Contrats laitiers : le conseil d’État rejette les recours de la Fnil et renforce les OP
Le Conseil d’État déboute la Fnil de ses recours contre les lignes directrices du CRDCA. Ce faisant, il confirme la place centrale des accords-cadres négociés par les organisations de producteurs et celle des coûts de production dans les formules de prix du lait.
Le Conseil d’État déboute la Fnil de ses recours contre les lignes directrices du CRDCA. Ce faisant, il confirme la place centrale des accords-cadres négociés par les organisations de producteurs et celle des coûts de production dans les formules de prix du lait.
Le Conseil d’État a rejeté les recours de la Fnil (fédération nationale de l’industrie laitière) contre les lignes directrices du CRDCA (comité de règlement des différends commerciaux agricoles) dans une décision du 30 décembre 2025. Ce rejet représente « une avancée majeure qui renforce les organisations de producteurs (OP) », estime France OP lait, dans un post LinkedIn.
Lire aussi : Lait : l’obligation de l’apport total aux OP est-elle un frein ou un atout pour les producteurs ?
La Fnil contestait notamment les lignes directrices du CRDCA portant sur les accords-cadres et leur articulation avec les contrats individuels, les indicateurs de prix et la manière dont les coûts de production doivent être intégrés dans les formules de prix ou encore sur les clauses de renégociation et les modalités d’alignement concurrentiel des prix. Elle remettait également en cause l’impartialité du CRDCA.
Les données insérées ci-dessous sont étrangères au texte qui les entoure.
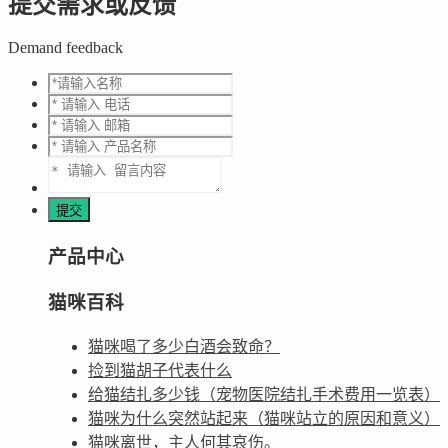
提交需求或反馈
Demand feedback
产品中心
猫咪百科
猫咪喝了多少白酒会致命？
捡到猫胡子代表什么
给猫结扎多少钱（宠物医院结扎手术费用一览表）
猫咪为什么突然站起来（猫咪站立的原因和意义）
猫咪离世，主人何其哀伤。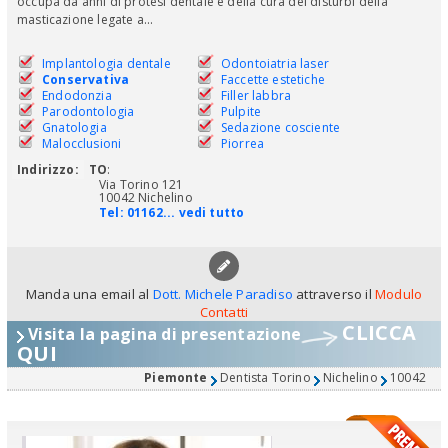
occupa da anni di protesi dentale e della cura dei disturbi della
masticazione legate a...
Implantologia dentale
Odontoiatria laser
Conservativa
Faccette estetiche
Endodonzia
Filler labbra
Parodontologia
Pulpite
Gnatologia
Sedazione cosciente
Malocclusioni
Piorrea
Indirizzo:
TO
:
Via Torino 121
10042 Nichelino
Tel:
01162... vedi tutto
Manda una email al
Dott. Michele Paradiso
attraverso il
Modulo
Contatti
CLICCA
Visita la pagina di presentazione
QUI
Piemonte
Dentista Torino
Nichelino
10042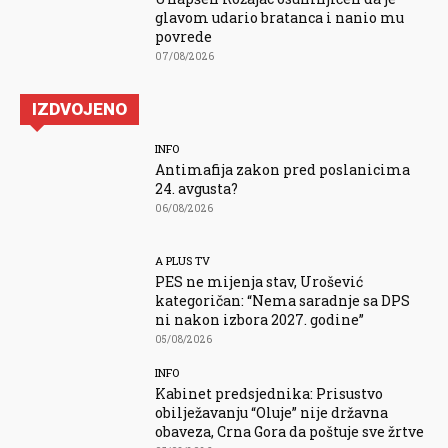
glavom udario bratanca i nanio mu
povrede
07/08/2026
IZDVOJENO
INFO
Antimafija zakon pred poslanicima
24. avgusta?
06/08/2026
A PLUS TV
PES ne mijenja stav, Urošević
kategoričan: “Nema saradnje sa DPS
ni nakon izbora 2027. godine”
05/08/2026
INFO
Kabinet predsjednika: Prisustvo
obilježavanju “Oluje” nije državna
obaveza, Crna Gora da poštuje sve žrtve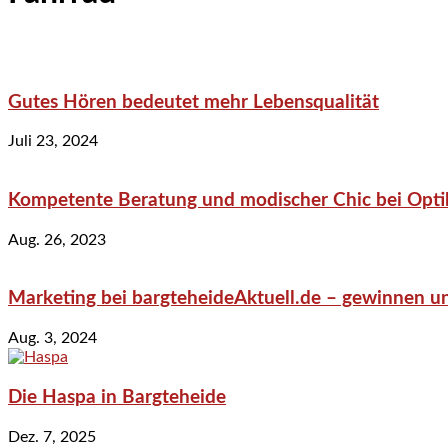
Gutes Hören bedeutet mehr Lebensqualität
Juli 23, 2024
Kompetente Beratung und modischer Chic bei Optik
Aug. 26, 2023
Marketing bei bargteheideAktuell.de – gewinnen un
Aug. 3, 2024
Die Haspa in Bargteheide
Dez. 7, 2025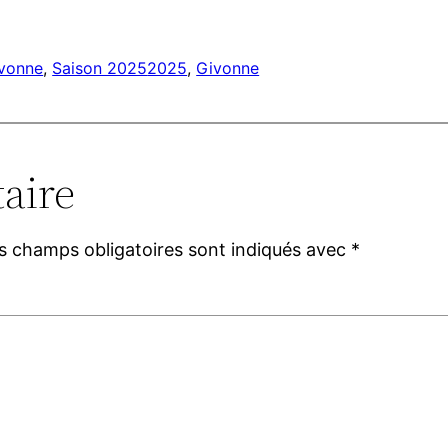
vonne
, 
Saison 2025
2025
, 
Givonne
aire
s champs obligatoires sont indiqués avec
*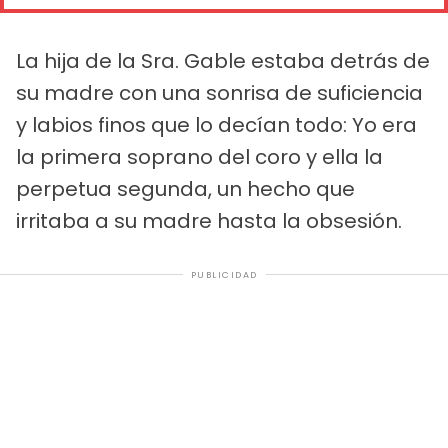
La hija de la Sra. Gable estaba detrás de
su madre con una sonrisa de suficiencia
y labios finos que lo decían todo: Yo era
la primera soprano del coro y ella la
perpetua segunda, un hecho que
irritaba a su madre hasta la obsesión.
PUBLICIDAD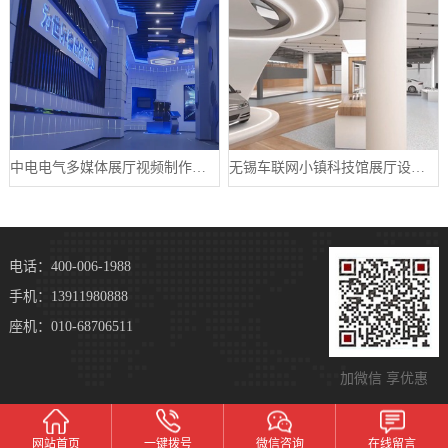
中电电气多媒体展厅视频制作案例
无锡车联网小镇科技馆展厅设计案例
电话：400-006-1988
手机：13911980888
座机：010-68706511
加微信 享优惠
网站首页
一键拨号
微信咨询
在线留言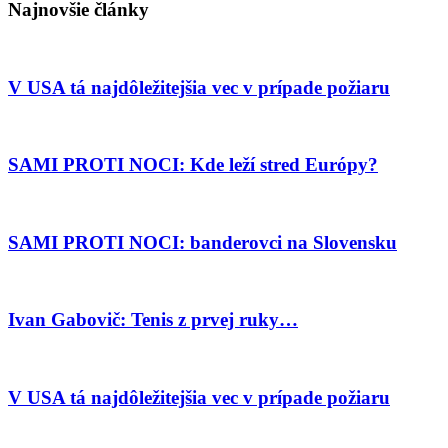
Najnovšie články
V USA tá najdôležitejšia vec v prípade požiaru
SAMI PROTI NOCI: Kde leží stred Európy?
SAMI PROTI NOCI: banderovci na Slovensku
Ivan Gabovič: Tenis z prvej ruky…
V USA tá najdôležitejšia vec v prípade požiaru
En rejetant l’intégralité des requêtes de la Fnil, le Conseil d’État va dans le sens du CRDCA et confirme sa légitimité. Il estime que le comité est bien resté dans ses prérogatives, que les lignes directrices ne portent pas d’atteinte au principe de libre négociation ni de distorsion de concurrence.
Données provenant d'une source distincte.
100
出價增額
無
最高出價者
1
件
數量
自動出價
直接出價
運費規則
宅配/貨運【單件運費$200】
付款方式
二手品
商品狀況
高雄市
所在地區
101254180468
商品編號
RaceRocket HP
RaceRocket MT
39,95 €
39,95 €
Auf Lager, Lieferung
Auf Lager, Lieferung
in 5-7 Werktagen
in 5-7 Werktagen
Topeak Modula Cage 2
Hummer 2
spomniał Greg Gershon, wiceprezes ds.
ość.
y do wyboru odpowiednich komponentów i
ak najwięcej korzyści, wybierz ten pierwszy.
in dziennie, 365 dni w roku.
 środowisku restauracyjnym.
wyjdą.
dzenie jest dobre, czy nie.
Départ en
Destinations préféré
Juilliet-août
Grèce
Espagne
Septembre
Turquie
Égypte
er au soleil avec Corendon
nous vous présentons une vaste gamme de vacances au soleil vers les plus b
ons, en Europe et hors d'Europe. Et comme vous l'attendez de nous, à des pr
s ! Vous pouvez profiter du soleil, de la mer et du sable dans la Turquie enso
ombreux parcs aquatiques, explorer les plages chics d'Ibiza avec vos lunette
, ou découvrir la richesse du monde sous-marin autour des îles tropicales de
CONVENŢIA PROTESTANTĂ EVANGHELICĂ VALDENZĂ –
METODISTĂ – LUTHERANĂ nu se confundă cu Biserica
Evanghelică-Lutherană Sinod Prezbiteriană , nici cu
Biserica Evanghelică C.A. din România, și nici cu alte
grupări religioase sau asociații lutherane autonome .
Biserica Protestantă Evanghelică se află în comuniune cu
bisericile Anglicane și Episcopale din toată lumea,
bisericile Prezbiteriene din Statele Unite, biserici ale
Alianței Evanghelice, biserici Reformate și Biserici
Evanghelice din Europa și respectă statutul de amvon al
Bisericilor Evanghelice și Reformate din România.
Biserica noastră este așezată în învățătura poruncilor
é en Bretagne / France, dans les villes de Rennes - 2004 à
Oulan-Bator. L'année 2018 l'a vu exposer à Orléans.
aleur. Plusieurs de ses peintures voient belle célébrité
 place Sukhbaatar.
Les contrats laitiers individuels peuvent se poursuivre même lorsque l’accord-cadre s’arrête
Il clarifie également plusieurs points, résumés par France OP lait :
- la fin de l’accord-cadre n’entraîne pas automatiquement l’arrêt des contrats individuels qui peuvent donc se poursuivre (y compris la formule de prix),
- les coûts de production doivent être intégrés de manière significative dans le prix et ce, même lorsque le marché de l’acheteur est orienté à l’export,
les clauses de renégociations basées sur un alignement sur la concurrence sont écartées.
Autre point important de la décision : « Lorsque le producteur a donné mandat à une organisation de producteurs pour négocier la commercialisation de ses produits, le contrat de vente qu’il conclut avec l’acheteur doit respecter les stipulations de l’accord-cadre conclu entre l’acheteur et l’organisation de producteurs » et ce « même dans le cas où les clauses du contrat-cadre […] ne sont pas recopiées dans le contrat individuel ».
Loïc Adam, Président de France OP Lait
« Un signal positif qui reste à confirmer »
« La décision du Conseil d’État est un signal très positif, qui reste toutefois à confirmer dans le dénouement des affaires en cours ou les négociations commerciales. En effet, les lignes directrices du CRDCA restent des préconisations. Si les acheteurs ne les respectent pas, les OP peuvent engager des démarches juridiques. Toutefois, ces démarches sont longues, coûteuses, et en attendant, ce sont les industriels qui tiennent les rênes. Les OP manquent encore de clés dans ces situations-là ».
Qu’est-ce que le Comité de règlement des différends commerciaux agricoles (CRDCA) ?
Le CRDCA, créé en 2021, statue sur les litiges entre producteur ou OP et acheteur lorsque les procédures de médiation ont échoué. Il rend alors une décision qui s’impose aux parties. Outre ce rôle, il « établit et rend publiques des lignes directrices qui précisent les modalités d’application des articles L.631-24 et L.631-24-2 du code rural et de la pêche maritime. Par ces lignes directrices, il indique aux producteurs et à leurs acheteurs comment appliquer la loi lorsqu’ils concluent un contrat », selon le ministère de l’agriculture. Ces lignes directrices servent de références dans les litiges et les négociations.